-- Start of Selected text --

The boy that I have makes me want to do bad things...He YELLLSSS, jumps on you (the annoying jump up/down 10 times), bites HARD (not just hands, he will bite whatever he can get), ect...And he is only 2 weeks old today! He's vicious! Usually they don't get vicious until about 4-6 weeks, but this guy decided to start early.    <- that's how I feel about that baby goat right now! Thank God he is leaving next weekend!!


----------



## SDGsoap&dairy (Mar 24, 2011)

I have one who's a screamer right now.  And his twin sister is one of the quietest kids we've had!  I think how much they yell, despite identical conditions, is just a personality trait.  A half sibling by the same buck last year was a loud mouth just like this kid.  I think the key with bottle babies is the same as with puppies... don't spoil them those first few weeks when they're the cutest things ever or you'll be paying for it long after they're not quite as cute.


----------



## Theykeepmebusy (Mar 24, 2011)

-- End of Selected text --
-- Start of Exercise inputs --

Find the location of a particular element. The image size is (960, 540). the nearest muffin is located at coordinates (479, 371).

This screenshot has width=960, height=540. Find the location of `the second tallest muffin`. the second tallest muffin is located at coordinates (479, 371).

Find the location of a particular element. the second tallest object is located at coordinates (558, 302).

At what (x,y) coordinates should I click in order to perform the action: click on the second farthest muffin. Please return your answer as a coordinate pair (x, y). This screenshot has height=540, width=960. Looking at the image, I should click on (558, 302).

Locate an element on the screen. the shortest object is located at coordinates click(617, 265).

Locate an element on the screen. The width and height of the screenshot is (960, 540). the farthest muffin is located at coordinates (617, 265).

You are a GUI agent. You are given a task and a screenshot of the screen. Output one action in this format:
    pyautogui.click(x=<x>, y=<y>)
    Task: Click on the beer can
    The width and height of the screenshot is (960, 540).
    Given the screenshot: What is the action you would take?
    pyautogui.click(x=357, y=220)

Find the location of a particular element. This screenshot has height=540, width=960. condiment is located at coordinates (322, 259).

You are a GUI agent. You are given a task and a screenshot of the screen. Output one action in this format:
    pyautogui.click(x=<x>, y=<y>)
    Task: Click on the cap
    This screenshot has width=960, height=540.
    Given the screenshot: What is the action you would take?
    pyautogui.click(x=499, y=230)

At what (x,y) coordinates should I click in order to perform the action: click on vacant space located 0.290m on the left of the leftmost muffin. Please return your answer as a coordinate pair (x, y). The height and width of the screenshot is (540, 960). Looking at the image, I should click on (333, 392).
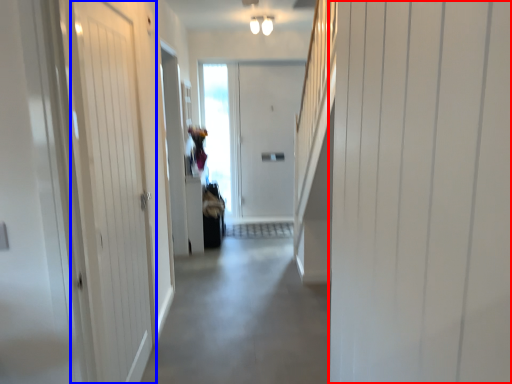
Question: Which of the following is the closest to the observer, door (highlighted by a red box) or door (highlighted by a blue box)?

Choices:
 (A) door
 (B) door

Answer: (A)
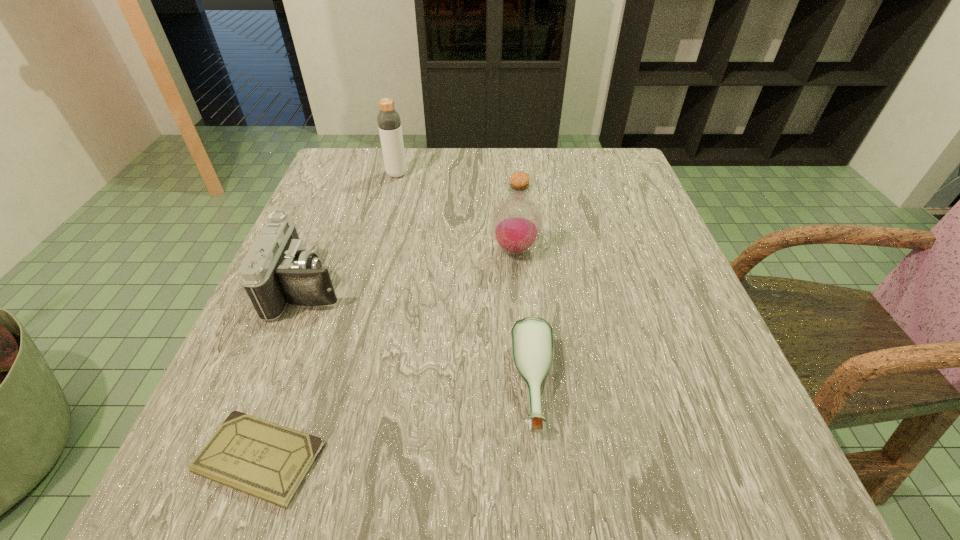
The image size is (960, 540). In the image, there is a desktop. Identify the location of vacant space at the near edge. (540, 455).

Find the location of a particular element. This screenshot has height=540, width=960. blank space at the left edge of the desktop is located at coordinates (319, 217).

Locate an element on the screen. This screenshot has width=960, height=540. vacant region at the right edge is located at coordinates (652, 347).

What are the coordinates of `vacant space at the far left corner of the desktop` in the screenshot? It's located at (380, 150).

In the image, there is a desktop. Where is `vacant area at the near left corner`? The width and height of the screenshot is (960, 540). vacant area at the near left corner is located at coordinates (300, 510).

Where is `free space between the second shortest object and the third tallest object`? free space between the second shortest object and the third tallest object is located at coordinates (420, 337).

The height and width of the screenshot is (540, 960). In order to click on empty location between the shortest object and the leftmost bottle in this screenshot , I will do tap(328, 316).

The image size is (960, 540). I want to click on free spot between the nearest bottle and the shortest object, so click(x=396, y=422).

Locate an element on the screen. This screenshot has height=540, width=960. vacant area between the farthest bottle and the second nearest bottle is located at coordinates (456, 212).

You are a GUI agent. You are given a task and a screenshot of the screen. Output one action in this format:
    pyautogui.click(x=<x>, y=<y>)
    Task: Click on the free spot between the fourth tallest object and the leftmost bottle
    This screenshot has width=960, height=540.
    Given the screenshot: What is the action you would take?
    pyautogui.click(x=465, y=280)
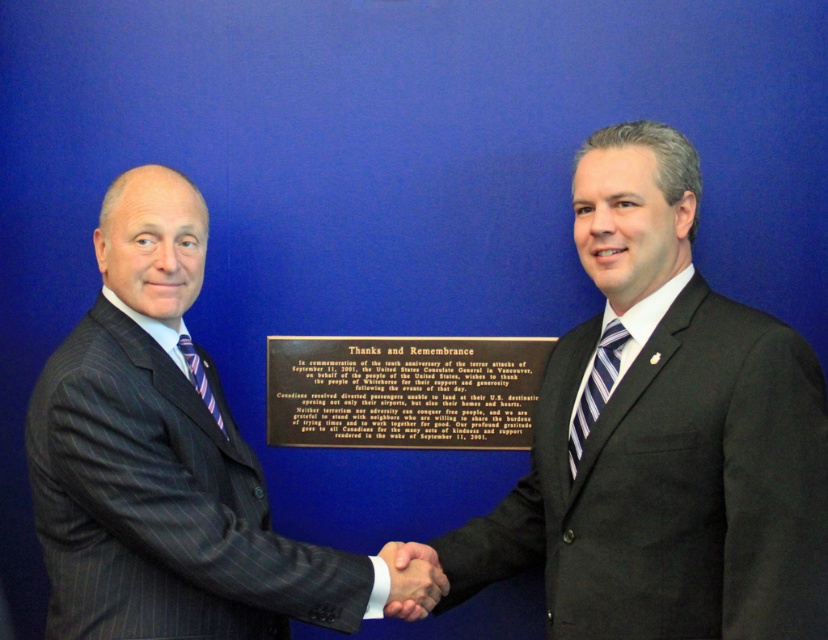
Which of these two, matte black suit at center or dark gray pinstripe suit at center, stands taller?

Standing taller between the two is matte black suit at center.

From the picture: Is matte black suit at center smaller than dark gray pinstripe suit at center?

Incorrect, matte black suit at center is not smaller in size than dark gray pinstripe suit at center.

Who is more forward, [747,573] or [335,616]?

Positioned in front is point [747,573].

At what (x,y) coordinates should I click in order to perform the action: click on matte black suit at center. Please return your answer as a coordinate pair (x, y). The width and height of the screenshot is (828, 640). Looking at the image, I should click on (663, 436).

Does dark gray pinstripe suit at center appear under striped fabric tie at left?

Correct, dark gray pinstripe suit at center is located below striped fabric tie at left.

Is dark gray pinstripe suit at center thinner than striped fabric tie at left?

In fact, dark gray pinstripe suit at center might be wider than striped fabric tie at left.

What do you see at coordinates (162, 460) in the screenshot? I see `dark gray pinstripe suit at center` at bounding box center [162, 460].

This screenshot has width=828, height=640. I want to click on dark gray pinstripe suit at center, so click(x=162, y=460).

Between striped fabric tie at center and striped fabric tie at left, which one is positioned higher?

striped fabric tie at left is above.

Between point (576, 460) and point (208, 390), which one is positioned in front?

Point (576, 460) is more forward.

Locate an element on the screen. striped fabric tie at center is located at coordinates (595, 388).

-- End of Exercise inputs --

Exercise set »
- 1) Put the rows, from the first one through the line containing "Locate an element on the screen. the shortest" (both included), into a Markdown table with columns Number and Line, leaving out blank lines.
- 2) Write the next part of the forum thread about loud, biting bottle-fed baby goats.

Task-by-task outputs »
- 1)
| Number | Line |
|---|---|
| 1 | Find the location of a particular element. The image size is (960, 540). the nearest muffin is located at coordinates (479, 371). |
| 2 | This screenshot has width=960, height=540. Find the location of `the second tallest muffin`. the second tallest muffin is located at coordinates (479, 371). |
| 3 | Find the location of a particular element. the second tallest object is located at coordinates (558, 302). |
| 4 | At what (x,y) coordinates should I click in order to perform the action: click on the second farthest muffin. Please return your answer as a coordinate pair (x, y). This screenshot has height=540, width=960. Looking at the image, I should click on (558, 302). |
| 5 | Locate an element on the screen. the shortest object is located at coordinates click(617, 265). |

- 2)
She bites too!!!! My hands have cuts on them from her!!!  I am ignoring her, her brother and pen mate, they are so quite and calm, they really don't complain about anything.  I don't see how they put up with her screaming. * Sigh of relief to everyone's replies.  When I brought them home (day old), Rolls said put them out side, so I put them in the pen and have bottle fed out there, I let them out in the mornings to be with the herd, and every night before I pen them back, I play chase with them, just because it's funny.   I hope this doesn't last to long with her,  I'm sticking with ignoring.     she's outside the window now   Round 2 !!!!!!


----------



## chubbydog811 (Mar 24, 2011)

That's how it is with my kids to! 2 of the boys are perfect little angels (as far as I can see anyway lol) They don't bite, they barely talk, and they don't jump. The twin to the boy, is a little loud, bites a little, and only jumps a little (only when she is hungry though)...But the boy...My goodness, he is a loudmouth ankle biter!!! 
You can sleep a little better knowing you are NOT alone! 
Good luck with the ignoring game...It's actually pretty easy once they have you ticked off to that "I'm going to kill you" point.


----------



## Theykeepmebusy (Mar 24, 2011)

I told her what I told my sons, I will give them super glue as chap stick.


----------



## getchasome (Mar 24, 2011)

she sounds like a typical baby that has figured out if she makes noise, mama comes   I agree with the ignoring her part and she'll learn


----------



## Theykeepmebusy (Mar 25, 2011)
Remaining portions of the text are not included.